Meet the $4.7 Billion Birmingham Highway Only Cronyism Could Build
It is really a testament to how dominant the highway industrial complex has become that we even have to talk about Birmingham’s Northern Beltline, a $4.7 billion outerbelt first proposed in the 1960s. But with backing from big companies that would reap windfall real estate profits from the highway — and with a U.S. Senator working to secure federal funding — this boondoggle might actually get built.

This 1960s-era outerbelt proposal Birmingham is pursuing would cost $4.7 billion. Image: Birmingham News
The six-lane, 52-mile highway would be fantastically expensive for any state. Even on a per mile basis — $90 million — it is extravagant, making it one of the country’s most expensive highway projects, and by far the priciest one in state history.
To make matters worse, by any measurable outcome the project wouldn’t be all that useful. Regional transportation officials have estimated that this project would reduce congestion on existing freeways by a mere 1 to 3 percent. That’s a big part of the reason, when those planners ranked the 50 most important transportation projects for the Birmingham area, the Northern Beltline was ranked a lowly 36th. (All the remaining 49 projects, by the way, could be completed for $1 billion less than the total cost of the Northern Beltline.)
Even as a job creator — its ostensible purpose — the Northern Beltline underwhelms. A study commissioned by the Coalition for Regional Transportation, a pro-highway non-profit, estimated the project would produce 70,000 jobs and $7 billion in investment. But Chattanooga’s Ochs Center for Metropolitan Studies [PDF] says that study — completed by the Center for Business and Economic Research — was seriously flawed.
“The CBER data confuse permanent jobs with jobs available in any one year and rely on outdated Federal Highway Administration data,” said Ochs Center authors Ken Chilton and Peter B. Meyer.
Chilton and Meyer, on the other hand, estimate the project could produce as few as 2,800 jobs during any of the project years. That equals one job per $456,000 invested.

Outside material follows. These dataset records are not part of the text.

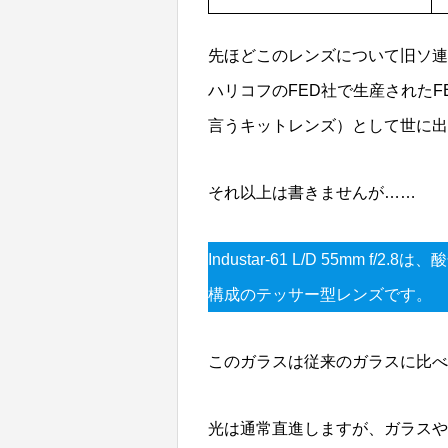
先ほどこのレンズについて旧ソ連
ハリコフのFED社で生産されたF
言うキットレンズ）として世に出
それ以上は書きませんが……
Industar-61 L/D 55mm
構成のテッサー型レンズです。
このガラスは従来のガラスに比べ
光は通常直進しますが、ガラスや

Plus, Chilton and Meyer say the CBER study examined only benefits of the Beltline and ignored its costs, and that it examined those benefits only against the “build nothing” alternative.
Ochs, meanwhile, estimates the project would attract only 372 businesses and 6,527 residents. Even that paltry influx could occur only after significant additional cost to taxpayers, because sewers need to be built in the undeveloped area the highway would serve.
That led Chilton and Meyer to conclude: “This project would be a poor investment of limited taxpayer dollars given its enormous cost and over-inflated economic benefits.”